1. Field of the Invention
The present invention relates to a method for determining treatment duration, and in particular to determining optimal treatment duration, such as for determining an optimal chemotherapeutic dose schedule [CDS], based on a time of maximum treatment effectiveness deduced from measurements.
2. Description of the Related Art
Some treatments include toxic side effects that cause harm to a patient. Effective use of such treatments requires the careful balancing of toxicity and benefit from the treatment. Many parameters influence this balance. In past approaches, effective treatment is determined by trial and error. Parameters of import are identified, such as the treatment administered (such as drug or radiation), dose of the treatment, duration of a cycle during which the treatment is administered, number of cycles, interval between the start of successive cycles (including the duration of any treatment hiatus), remedial treatment between cycles, and series of different treatments. Clinical trials are performed with a subset of all possible combinations of these factors. Clinical trials that produce the most favorable result of sufficient benefit then become an accepted protocol. However, there is rarely a determination made that any parameter of the treatment is optimal.

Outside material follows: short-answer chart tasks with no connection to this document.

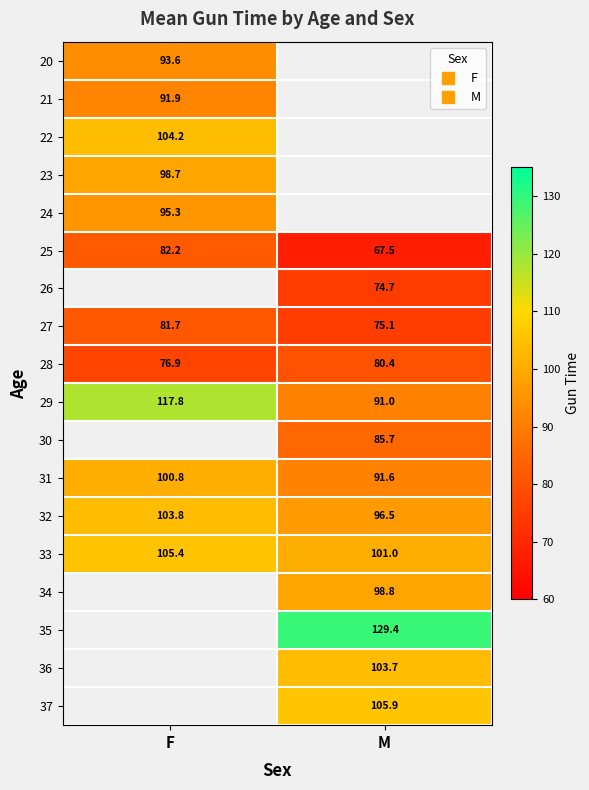

How many values in the 33 series are below 105?

1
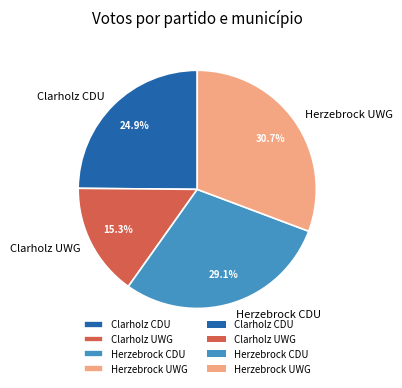

Count the number of slices in the pie.

4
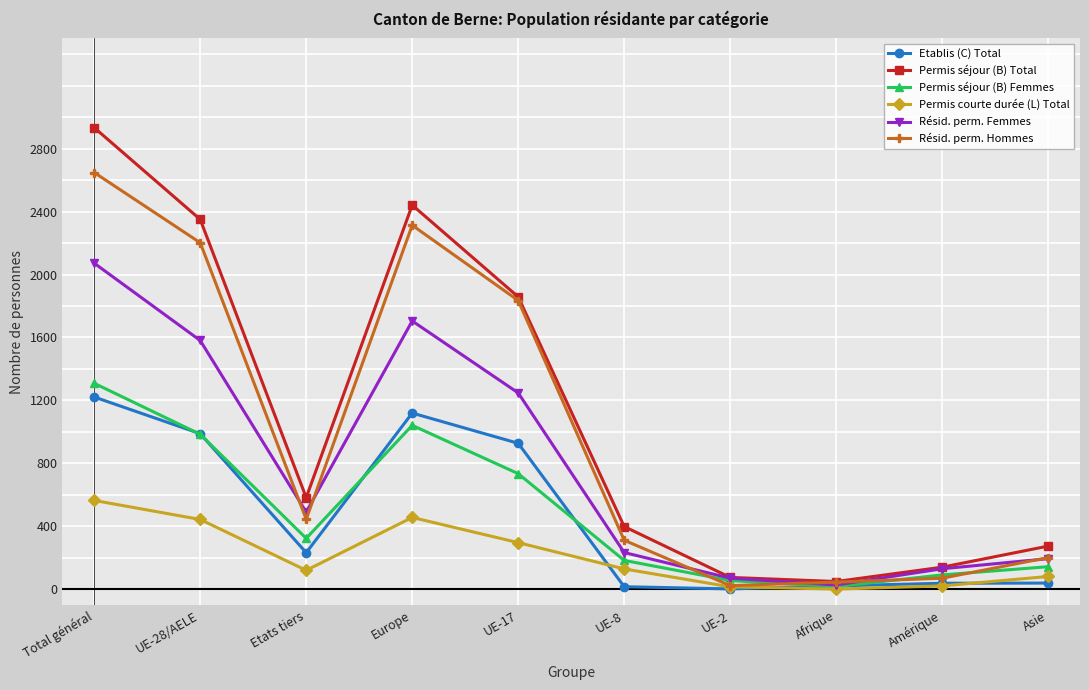

Where is Résid. perm. Femmes nearest to the value 1050?

UE-17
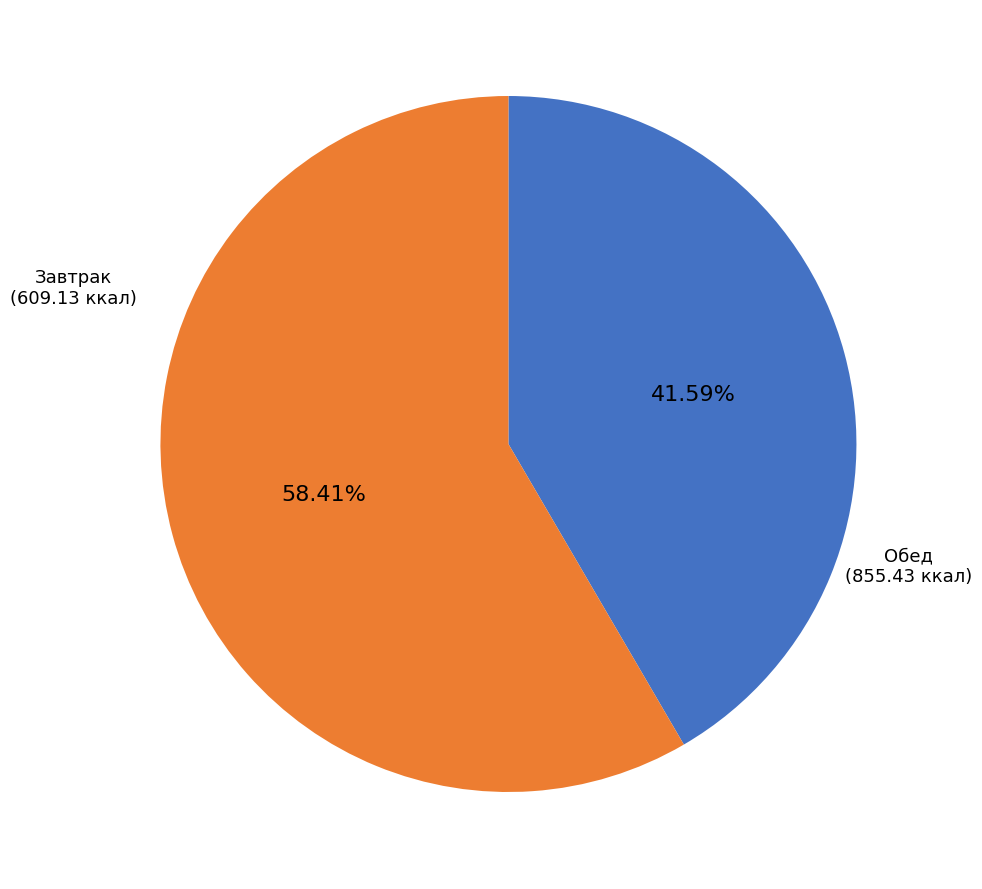

Is there a majority slice in this chart?

Yes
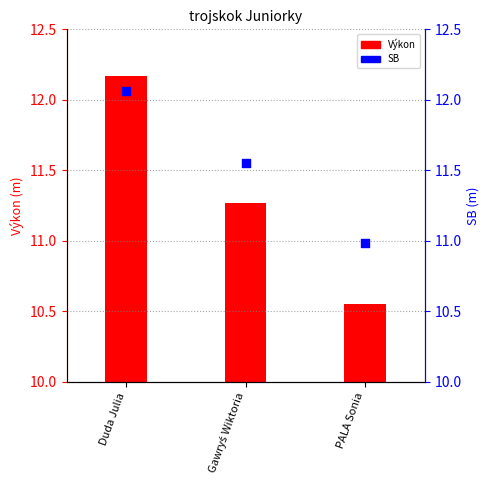

Which series has the largest Y range (max minus min)?

Výkon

For example, the treatment of some cancers, including breast cancer, include the administration of one or more chemotherapeutic agents on a chemotherapeutic dose schedule (CDS) that specifies the agent, the dose of the agent, the duration of an administration cycle and an interval between the starts of successive cycles, and sometimes a number of cycles. CDS is usually determined by time-consuming, costly laboratory and clinical experiments. Optimizing CDS more efficiently than trial and error could maximize the benefit/toxicity ratio of any chemotherapeutic agent or combination of agents.
Computational models of cancer chemotherapy have the potential to streamline clinical trial design, contribute to the design of rational, tailored treatments, and facilitate our understanding of experimental results.
In one approach by L. Norton, the Gompertzian model of population growth is shown to apply to cancer cells. As a result, the Norton-Simon hypothesis was formulated which predicts that a relative advantage can be achieved if tumors are treated when they are smaller rather than larger. This leads to the conclusion that it is better to reduce the time between treatments, and thus limit the time that tumors have to increase their size. The more frequent application of chemotherapy is called a dose dense regimen for the treatment of tumors. In this regimen it is preferable to apply an effective dose of a chemotherapy agent for a shorter time so that the patient can recover more quickly and thus receive the next cycle more quickly.
Dose dense regimens have been used before, for example, in chemotherapeutic treatment of breast cancer. U.S. Patent Application 20040229826, by L. Norton, the entire contents of each of which are hereby incorporated by reference as if fully set forth herein. Norton showed that when one is administering to the patient one or more types of chemotherapeutic agent in a plurality of treatments, the results are improved by making use of the optimal amount of each type of chemotherapeutic agent and giving the treatments in a dose-dense protocol, preferably at the shortest tolerated intervals. It was shown that disease-free survival (DFS) was significantly prolonged for the dose-dense regimens compared with typical regimens that start a cycle every three weeks (“three-week regimens”). Further, overall survival (OS) was significantly prolonged in the dose-dense regimens, even after adjusting for the standard clinical pretreatment variables mentioned previously. The DFS and OS advantages of dose density were not accompanied by an increase in toxicity. Thus sequential chemotherapy that maintains dose density preserved efficacy while reducing toxicity. Sequential dose-dense single agent therapy could permit the rapid integration of new drugs into therapeutic regimens, including biological agents.
The selection of a value for duration of administration of treatment on each cycle is an important step in the application of the dose dense treatment. Trial and error methods, such as were used in past studies, to select the cycle duration are themselves time consuming and expensive. Computational models have the potential to speed the determination of the duration for a treatment cycle.
Based on the preceding discussion, there is a clear need for a method to determine a more optimal duration of treatment administration for each cycle of treatment, without a large number of clinical trials. In particular there is a need for application of a computational model to interpret measurements to determine the duration of a treatment cycle.